If our understanding about the world can always be improved then how we can possibly base our opinions on scientific facts? Why do we feel the necessity to do so? Are we performing the experiment? Are we present in the replication study? Why would anyone believe a random person that issues a paper based on the approval of another group? Isn't this how historically the Church and the State controlled information? How can we know if something applies or not when all the evidence in our disposal is nothing but hearsay?
We are so ignorant about some things that our findings are ever more confusing. For example, in regards to food and cancer, everything causes...and prevents cancer. Depends which study one examines. I know, ridiculous but this is as far as our methods can go up to today.
Karl Popper introduced the idea of falsifiability — the equivalent of bullshit-control in science —in order to examine whether an idea can withhold its ground. Falsifiability is the idea that any of those claims can be refuted because there is always an inherent possibility that they could be wrong. Scientific evidence can be assumed as falsifiable if an observation can be made that negates the statement in question.

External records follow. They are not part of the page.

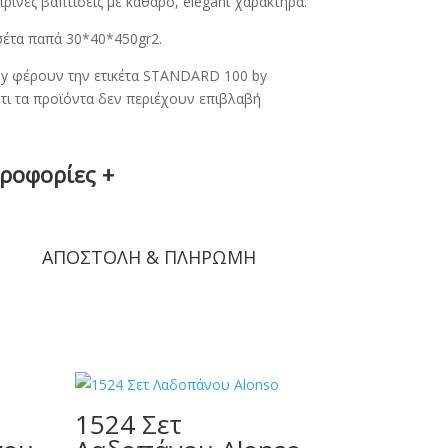
ιρινές βαπτίσεις με καθαρό, elegant χαρακτήρα.
σέτα παπά 30*40*450gr2.
aby φέρουν την ετικέτα STANDARD 100 by
τι τα προϊόντα δεν περιέχουν επιβλαβή
ηροφορίες
+
ΑΠΟΣΤΟΛΗ & ΠΛΗΡΩΜΗ
1524 Σετ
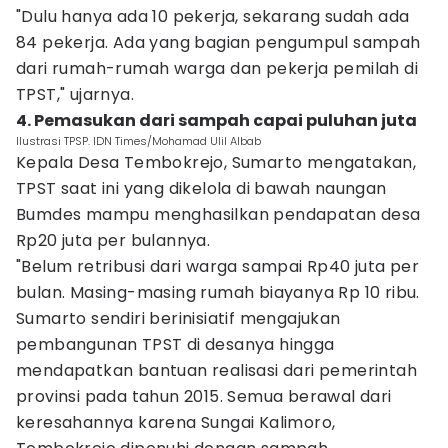
"Dulu hanya ada 10 pekerja, sekarang sudah ada
84 pekerja. Ada yang bagian pengumpul sampah
dari rumah-rumah warga dan pekerja pemilah di
TPST," ujarnya.
4. Pemasukan dari sampah capai puluhan juta
Ilustrasi TPSP. IDN Times/Mohamad Ulil Albab
Kepala Desa Tembokrejo, Sumarto mengatakan,
TPST saat ini yang dikelola di bawah naungan
Bumdes mampu menghasilkan pendapatan desa
Rp20 juta per bulannya.
"Belum retribusi dari warga sampai Rp40 juta per
bulan. Masing-masing rumah biayanya Rp 10 ribu.
Sumarto sendiri berinisiatif mengajukan
pembangunan TPST di desanya hingga
mendapatkan bantuan realisasi dari pemerintah
provinsi pada tahun 2015. Semua berawal dari
keresahannya karena Sungai Kalimoro,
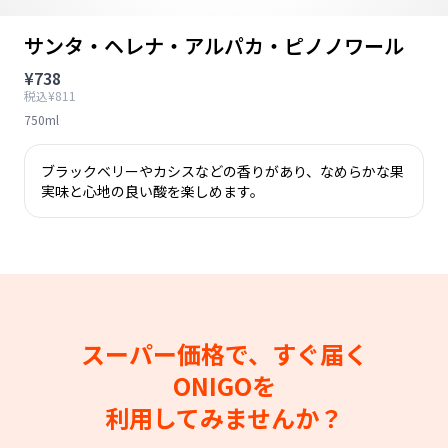
サンタ・ヘレナ・アルパカ・ピノノワール
¥738
税込¥811
750ml
ブラックベリーやカシスなどの香りがあり、なめらかな果
実味と心地の良い酸を楽しめます。
スーパー価格で、すぐ届く
ONIGOを
利用してみませんか？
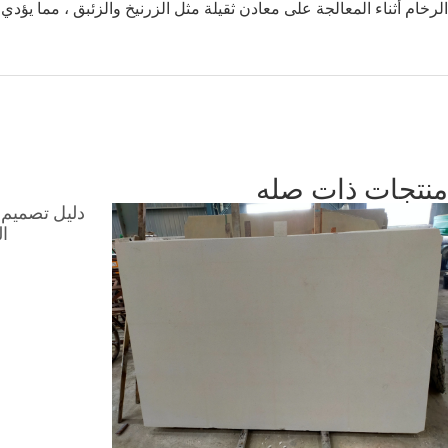
الرخام أثناء المعالجة على معادن ثقيلة مثل الزرنيخ والزئبق ، مما يؤدي
منتجات ذات صله
دليل تصميم 
ال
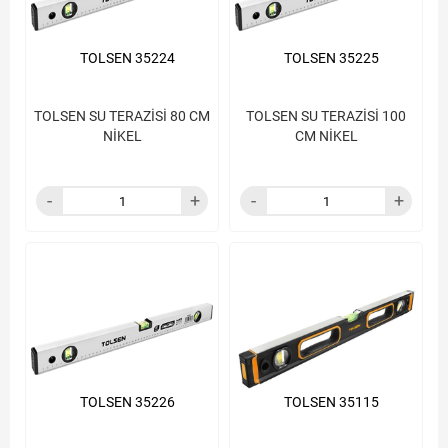
TOLSEN 35224
TOLSEN 35225
TOLSEN SU TERAZİSİ 80 CM
TOLSEN SU TERAZİSİ 100
NİKEL
CM NİKEL
TOLSEN 35226
TOLSEN 35115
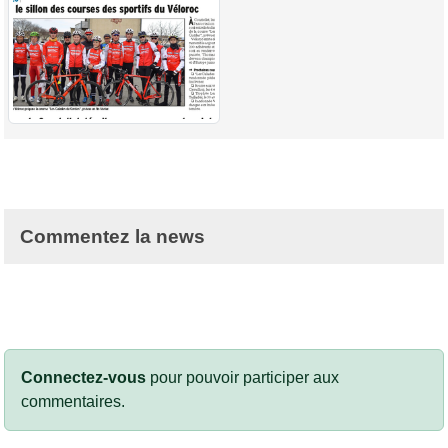
Commentez la news
Connectez-vous
pour pouvoir participer aux
commentaires.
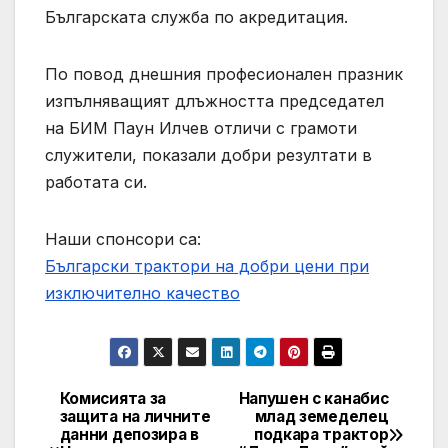
Българската служба по акредитация.
По повод днешния професионален празник
изпълняващият длъжността председател
на БИМ Паун Илчев отличи с грамоти
служители, показали добри резултати в
работата си.
Наши спонсори са:
Български трактори на добри цени при
изключително качество
Комисията за
Напушен с канабис
Post
защита на личните
млад земеделец
данни депозира в
подкара трактор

What we call today as "soft" sciences such as sociology and psychology are bullshit because there is no way to falsify them. Heck, there is no way one can even make proper replication studies. Remember the example with the rat experiment? Now imagine someone volunteering for an experiment in order to evaluate depression. First year he shows up in the morning. The day before he had a fight with his girlfriend and a month earlier his cat died. The same person shows up next year for a replication study. Heck, we can even assume that the same exact "major" events took place but before the experiment he looked at the red tapestry in his new apartment and melancholy took over because it reminded him of his grandma's house. When it comes to people's studies we can never have evidence for anything. Just extremely overgeneralized assumptions.
Most of what we call science today is nothing but testing our own conclusions, aka, the opposite of the scientific method. Astrobiology, cosmology, economics and even weather science work much like delusions in plato's cave. We observe something, formulate an idea, and then try to construct an experiment around it so it can confirm our hypothesis. That's similar to finding a hole in the wall and working meticulously to set up a gun with the right diameter, bullets and fire power to replicate that hole effect — an event that could have been made from a drill or someone slowly carving it with erosive chemical compounds.
Do yourself a favor. Next time you are in an argument, try to use your own rational mind in order to speak about something. Unless you were the one making the experiment, anything you say is no different than blind belief in some "lab authority". Claiming "facts" is the equivalent of a spoiled brat that demands approval for no reason whatsoever. Not only they can be refuted with equally abstract evidence, but you end sounding like a cult member reciting from a holy book. Let us not turn science, one of the best tools in our disposal, into a meme of entitlement.